Answer these questions about the article on light drinking:
(a) How many American adults did the study include?
(b) What position does Dr. Sarah M. Hartz hold at the university?
(c) For the risk of which disease does Hartz say any drinking at all was detrimental?

→ Source text:
---*---
ST. LOUIS — We often see studies that tell us not only is light or moderate drinking not harmful to our health, in some cases, it’s actually good for us. But new research out of Washington University’s School of Medicine suggests that daily glass of wine may not be such a good idea after all. Instead, it actually raises your risk of dying sooner.

According to the study of more than 400,000 American adults, light drinkers — regardless of age — are 20 percent more likely to suffer a premature death.

“It used to seem like having one or two drinks per day was no big deal, and there even have been some studies suggesting it can improve health,” notes first author Dr. Sarah M. Hartz, an assistant professor of psychiatry at the university, in a release. “But now we know that even the lightest daily drinkers have an increased mortality risk.”

Hartz says that while earlier research has claimed moderate drinking can reduce one’s risk of heart disease, the benefit is overshadowed by the other damaging effects of alcohol. She points to the elevated risk of developing cancer from daily drinking, which of course, can shorten a person’s lifespan.

“With regard to cancer risk, any drinking at all was detrimental,” she cautions.
---*---
→ Page images and extracted text:
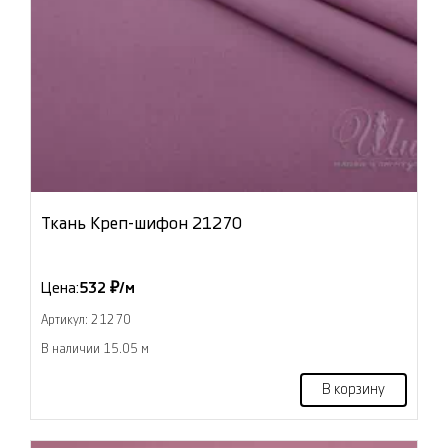
Ткань Креп-шифон 21270
Цена:
532 ₽/м
Артикул: 21270
В наличии 15.05 м
В корзину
---*---
→ Result for this exercise:
(a) More than 400,000.
(b) Assistant professor of psychiatry.
(c) Cancer.